I’m not totally sure how davel hacked his tinderbox to run reftest. I know it was decided that using the `make check’ target was not appropriate for this test… Maybe someone could get a hold of davel and find out how he was doing it.
I don’t know about “a lot of”, but it might well be that most of the changes are desired.
Still, if the tool could produce a list of the ones with changes and maybe create a web page that shows (scaled-down versions of) two renderings side-by-side, then humans (and here I am thinking not so much active developers but more along the lines of web developers who _follow_ Mozilla development but maybe don’t have such an active role in it) could go down the list and attempt to ascertain which changes are desired improvements and which are regressions.
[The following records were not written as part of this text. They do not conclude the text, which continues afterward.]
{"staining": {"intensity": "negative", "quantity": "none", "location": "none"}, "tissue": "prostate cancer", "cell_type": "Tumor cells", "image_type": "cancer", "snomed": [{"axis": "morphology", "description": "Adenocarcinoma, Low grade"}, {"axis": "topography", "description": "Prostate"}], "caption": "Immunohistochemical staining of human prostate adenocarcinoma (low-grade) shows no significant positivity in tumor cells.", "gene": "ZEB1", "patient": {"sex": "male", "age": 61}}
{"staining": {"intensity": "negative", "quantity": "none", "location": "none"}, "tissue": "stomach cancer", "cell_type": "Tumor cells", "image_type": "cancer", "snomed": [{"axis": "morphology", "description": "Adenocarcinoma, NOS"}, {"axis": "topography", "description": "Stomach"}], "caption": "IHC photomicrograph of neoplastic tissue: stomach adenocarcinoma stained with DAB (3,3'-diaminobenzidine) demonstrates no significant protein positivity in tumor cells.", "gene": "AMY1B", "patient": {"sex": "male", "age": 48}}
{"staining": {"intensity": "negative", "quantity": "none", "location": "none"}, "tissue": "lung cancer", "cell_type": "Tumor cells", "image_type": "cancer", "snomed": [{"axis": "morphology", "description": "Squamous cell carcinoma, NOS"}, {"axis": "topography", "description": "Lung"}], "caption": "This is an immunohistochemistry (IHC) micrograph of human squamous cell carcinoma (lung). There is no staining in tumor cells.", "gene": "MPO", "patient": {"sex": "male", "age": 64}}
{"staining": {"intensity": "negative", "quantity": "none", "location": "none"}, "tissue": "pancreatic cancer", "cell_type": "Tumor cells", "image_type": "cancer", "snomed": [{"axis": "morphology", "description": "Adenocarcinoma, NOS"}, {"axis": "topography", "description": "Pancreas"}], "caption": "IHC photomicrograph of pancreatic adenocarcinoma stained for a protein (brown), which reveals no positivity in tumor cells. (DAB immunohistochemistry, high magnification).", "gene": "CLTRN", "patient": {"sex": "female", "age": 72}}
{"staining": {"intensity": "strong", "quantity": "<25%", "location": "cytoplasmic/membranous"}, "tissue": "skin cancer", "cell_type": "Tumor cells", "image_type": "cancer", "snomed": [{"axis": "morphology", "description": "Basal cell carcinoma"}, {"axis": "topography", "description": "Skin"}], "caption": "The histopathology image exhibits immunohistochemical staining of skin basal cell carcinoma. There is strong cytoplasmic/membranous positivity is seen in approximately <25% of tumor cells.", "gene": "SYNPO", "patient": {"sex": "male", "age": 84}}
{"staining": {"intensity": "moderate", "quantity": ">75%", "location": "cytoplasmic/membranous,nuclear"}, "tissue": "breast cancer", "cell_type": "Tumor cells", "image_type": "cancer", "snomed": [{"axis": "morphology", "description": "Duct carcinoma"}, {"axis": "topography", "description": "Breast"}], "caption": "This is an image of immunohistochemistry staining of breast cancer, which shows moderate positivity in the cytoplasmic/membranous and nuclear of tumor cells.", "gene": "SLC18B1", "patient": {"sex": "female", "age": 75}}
It would be possible, at least in theory, for the tool, if it can detect the changes, to try to pin down when the change occurred — i.e., what was the last browser version that produced the old rendering. (That should be O(log n) where n is the number of versions of the browser under consideration, I think. Periodically, when you determine that you’ve fixed pretty much all of the outstanding rendering regressions, you would tell the tool not to compare against anything older than a certain date anymore.)
Then if the humans have any doubt about the desiredness or not of the change (as I suspect they often would — it’s not always obvious which rendering is technically correct if the difference is subtle) they could look at a list of things checked in in that timeframe and try to determine if any were _intended_ to have the effect shown in the screenshot. If not, they could call the developers’ attention to that one.
Sure, there would be some false alarms. No system is perfect.